私を残したお母さん、お父さん、アティは…。
今の事故がテレビでは撮り上げているのでは?
「あの…」
「言わなくてもわかるわよ。テレビでは一切報じていないけど、新聞、ネットでは高1、謎の自殺か。と取り上げているぐらいだわ。
まあ、もしかしたら向こうの警察が榎間のことを取材にしに来るかもしれないわね。
そして、向こうの決定で逮捕されたりする場合もあるだろうし、補導なり 書類送検もあるかもしれないわね。向こうの物質界の警察にそれは責任が行くけど。
なんにせよ、ブラックリストに載って、マークされることは確実だわ」
なんだか少し安心した。
まだもう少しモヤモヤするが、あ、家族のことよ!
「あの、それで残された私の家族のことですが」
「ああ、それなら今度通夜、葬式やるみたいだから、安心よ。
それにルエちゃんの遺体もすぐに見つかったし。
今のところは自殺扱いになっているけど」
それでも、榎間たちに罪があまりなさそうなのががっかりだ。
「日本に着いたときに、通夜葬式の映像は今度流すからね。
そこで母親と父親とアティの姿が流れるから。
それはそれで覚悟はしておいてね。
家族、親戚たちが泣いている光景になるかもしれないから」
そうだろうなあ、生きているあっちの世界にいるお母さんたちはさぞや辛いだろうなあ。
アティは泣いているかわからないけど。
あの世に来てしまった私の方も覚悟しなければ。
この場面に遭遇したら、どう対応していいのかわからないけど。
「なーに、いろいろと安心よ。そんなに不安がらないで。日本階層では貴方の死んだお婆ちゃんもいるでしょう。

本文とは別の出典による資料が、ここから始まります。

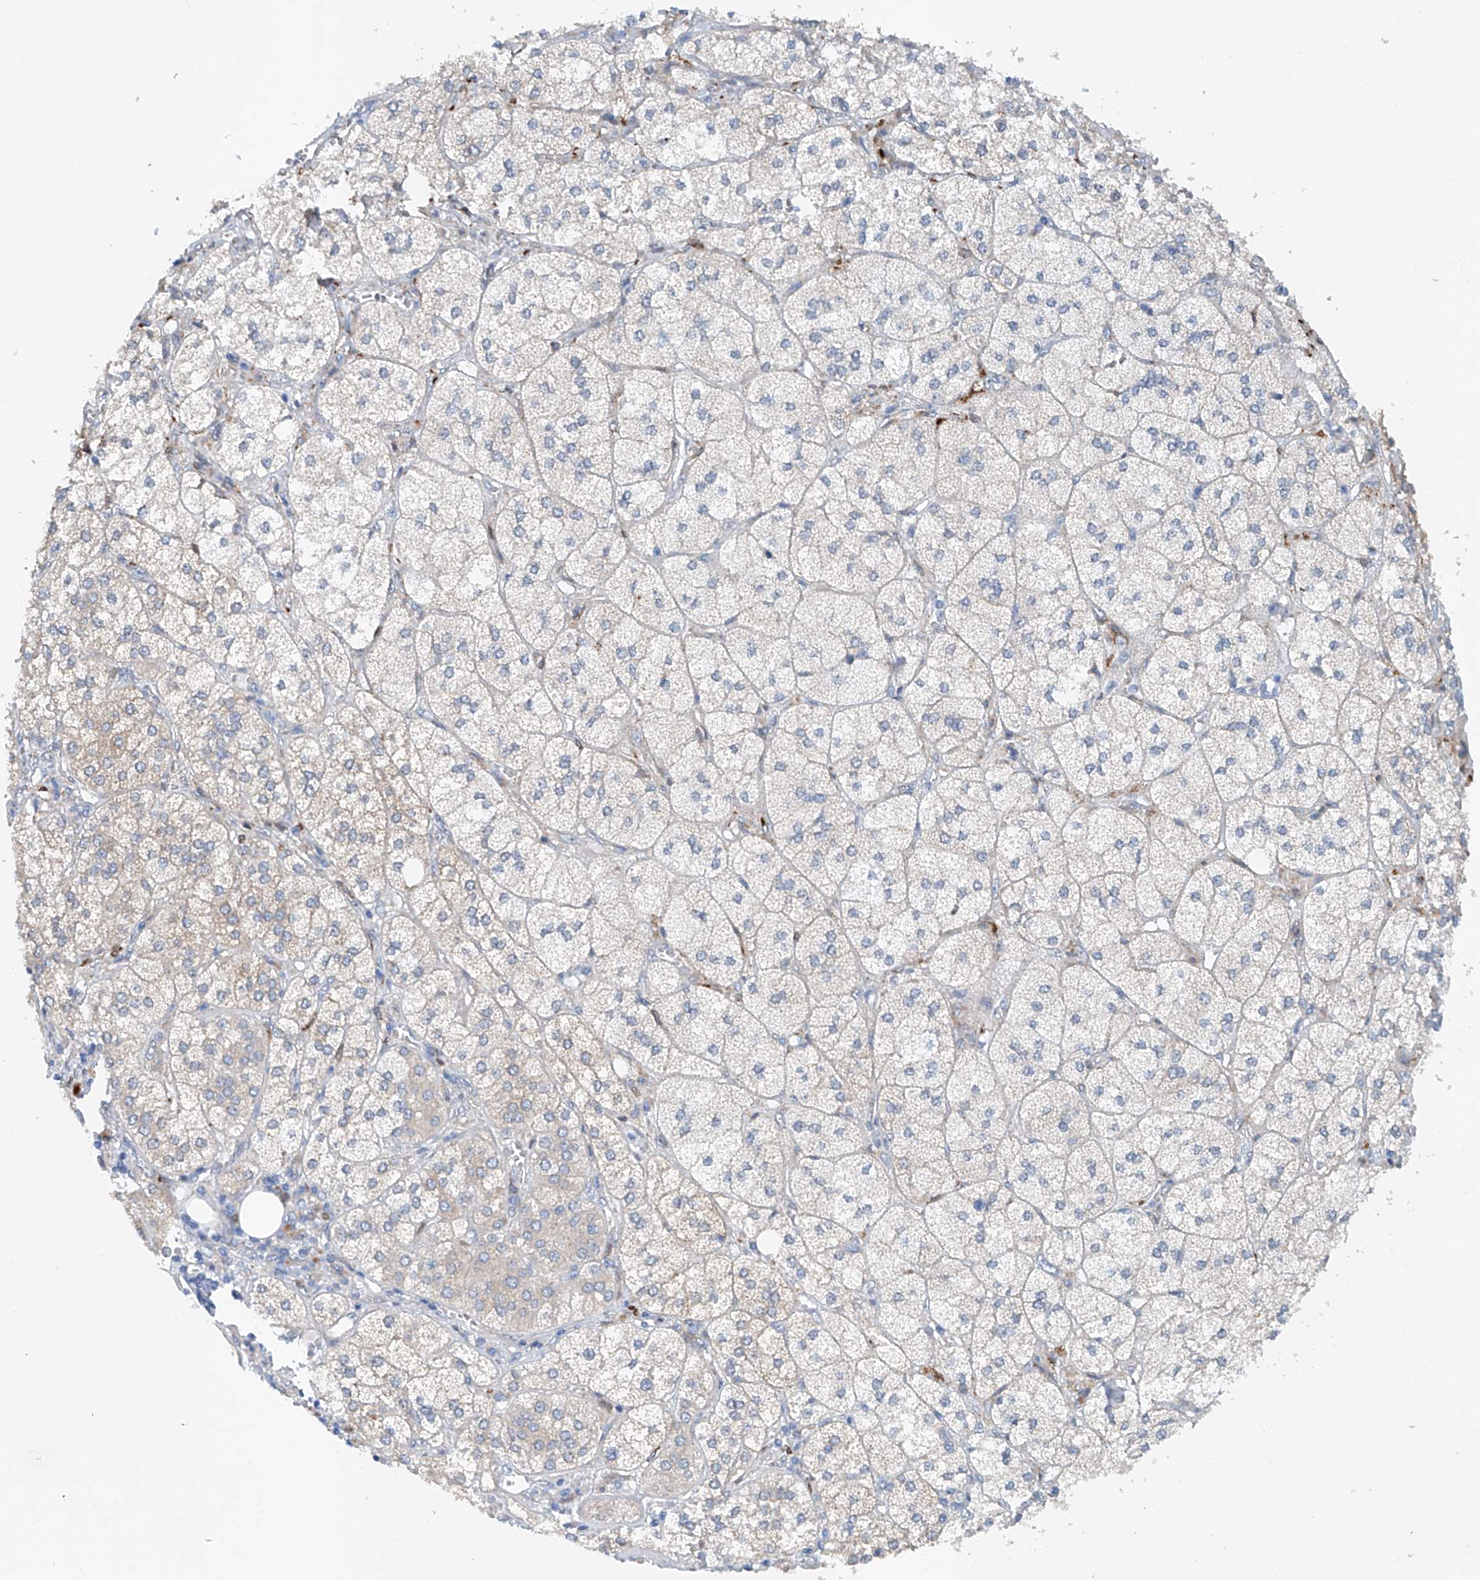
{"staining": {"intensity": "moderate", "quantity": "25%-75%", "location": "cytoplasmic/membranous"}, "tissue": "adrenal gland", "cell_type": "Glandular cells", "image_type": "normal", "snomed": [{"axis": "morphology", "description": "Normal tissue, NOS"}, {"axis": "topography", "description": "Adrenal gland"}], "caption": "DAB (3,3'-diaminobenzidine) immunohistochemical staining of benign adrenal gland reveals moderate cytoplasmic/membranous protein staining in approximately 25%-75% of glandular cells.", "gene": "CEP85L", "patient": {"sex": "female", "age": 61}}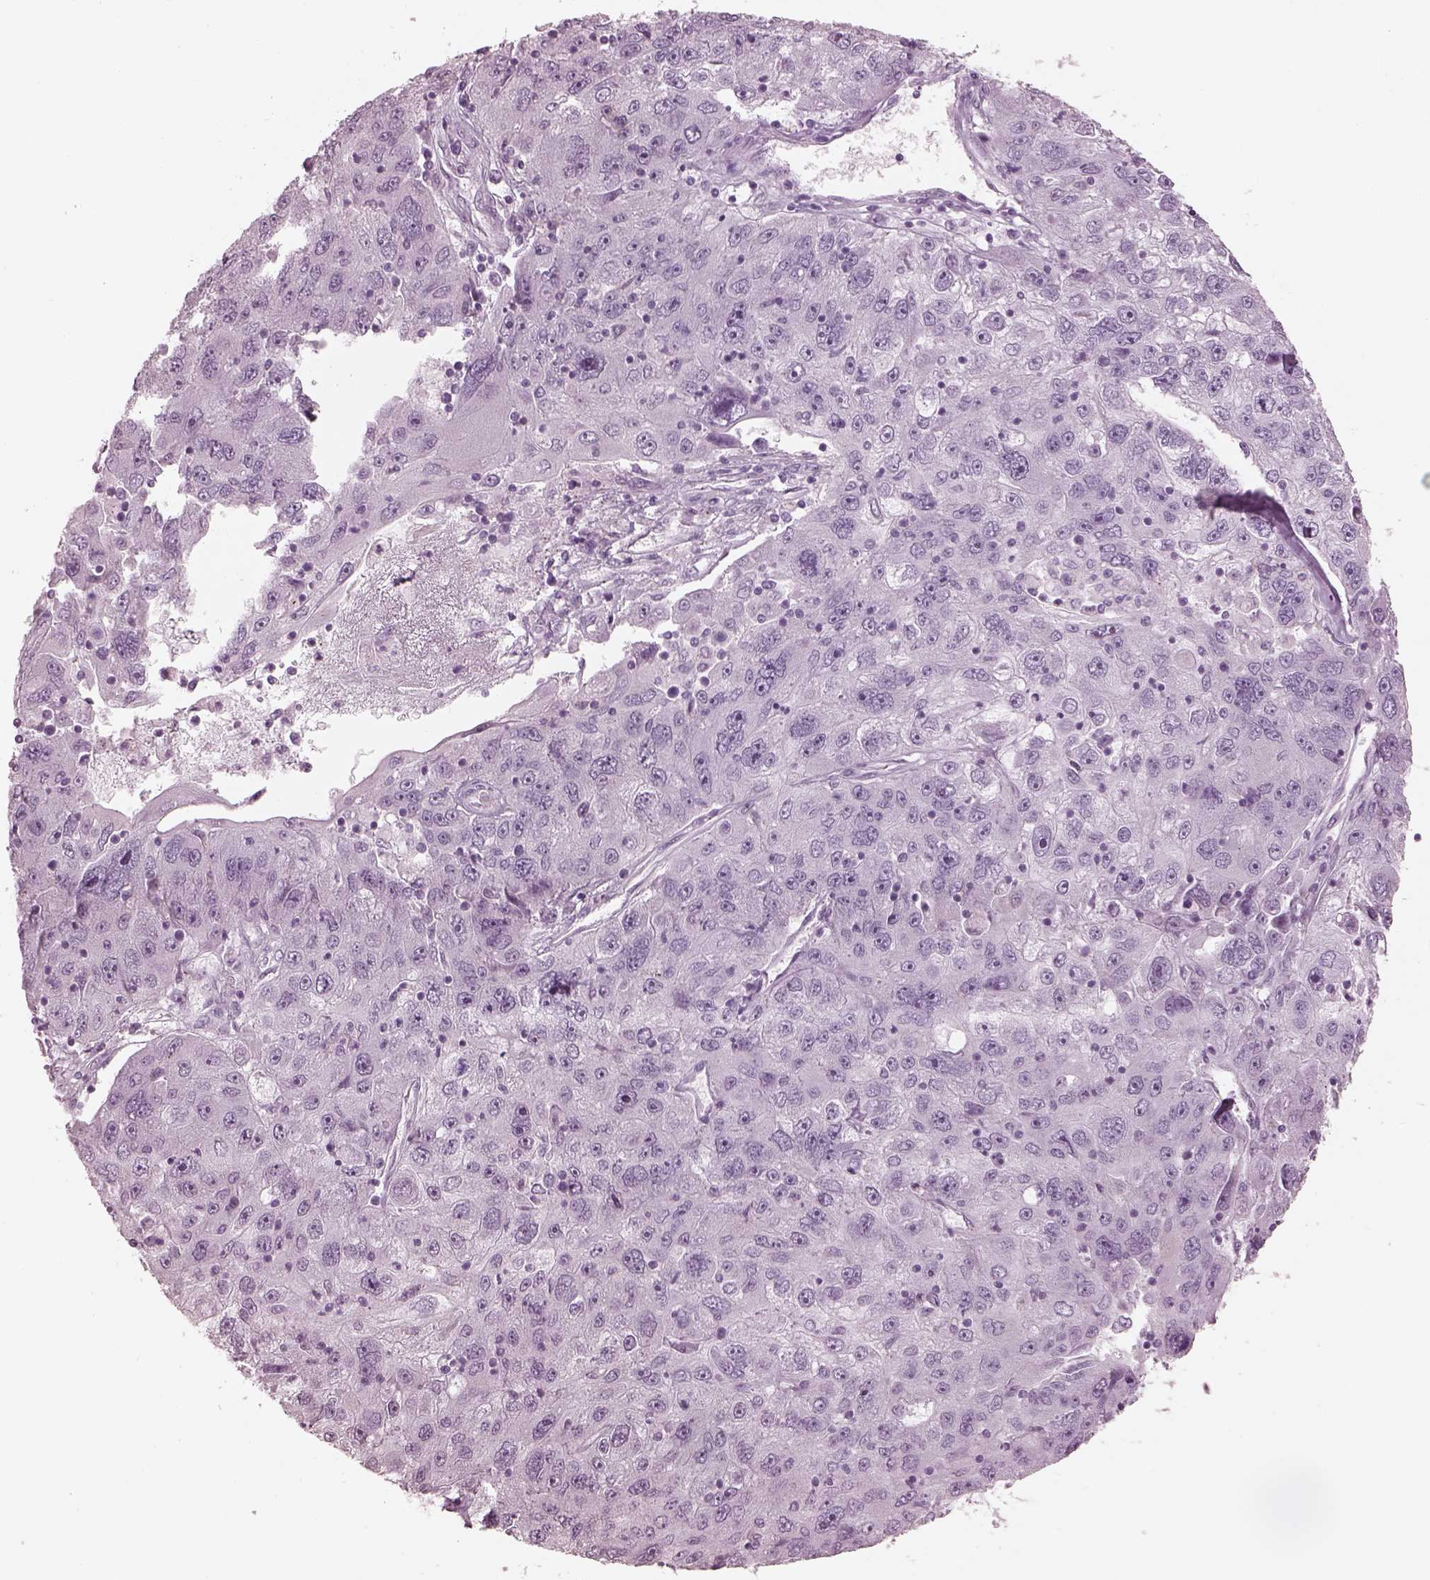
{"staining": {"intensity": "negative", "quantity": "none", "location": "none"}, "tissue": "stomach cancer", "cell_type": "Tumor cells", "image_type": "cancer", "snomed": [{"axis": "morphology", "description": "Adenocarcinoma, NOS"}, {"axis": "topography", "description": "Stomach"}], "caption": "Tumor cells are negative for brown protein staining in stomach cancer (adenocarcinoma). (DAB (3,3'-diaminobenzidine) immunohistochemistry visualized using brightfield microscopy, high magnification).", "gene": "KRTAP24-1", "patient": {"sex": "male", "age": 56}}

そこで、私も含めて、先祖の家系を連れて、この紫水晶でその映像を見るのよ。
だから、貴方には今では心強い人たちもいるから。
それに誰しも通らなければならない道だし。
気落とさなくていいのよ」
優しいKに説得されて、再び涙ぐむ私だが、こういうときこそ、私が元気出さなければどうすると逆に前向きに強い感情も芽生える。
「さて、そろそろ、出発するわ~!日本階層へと~!」
なんとか解決したかのように、Kは振り切って、ダリネの家から出ようとする。
「よかったな、ルエちゃん、これで、いちおう成仏出来るぞ~!
俺の時は葬式酷かったから安心しろ!」
「まあ、それはさておいて、ルエさん、日本階層行っても私たちのことは忘れないでくださいね」
ダリネを払うかのように、セテアさんが私に向かってウィンクする。
私はそれが非常に嬉しかった…!!
ところが―。
ダリネ家のドア、壁が轟音とともに一気に壊される。
「ああー!!築10年の木造一軒家があああ!!」
ダリネが頭を抱えながら言う。
「こんなことするのはお前だけだな、リパヌ!!」
「よく気が付いたな、ダリネ。
今日こそ、貴様と決着を付ける!!」
壊れた壁の向こうに立っている人物、リパヌと呼ばれた、赤い髪の毛にジーンズとラフな格好をしている長身の男が現れたのに、動揺を私は隠せなかった…!!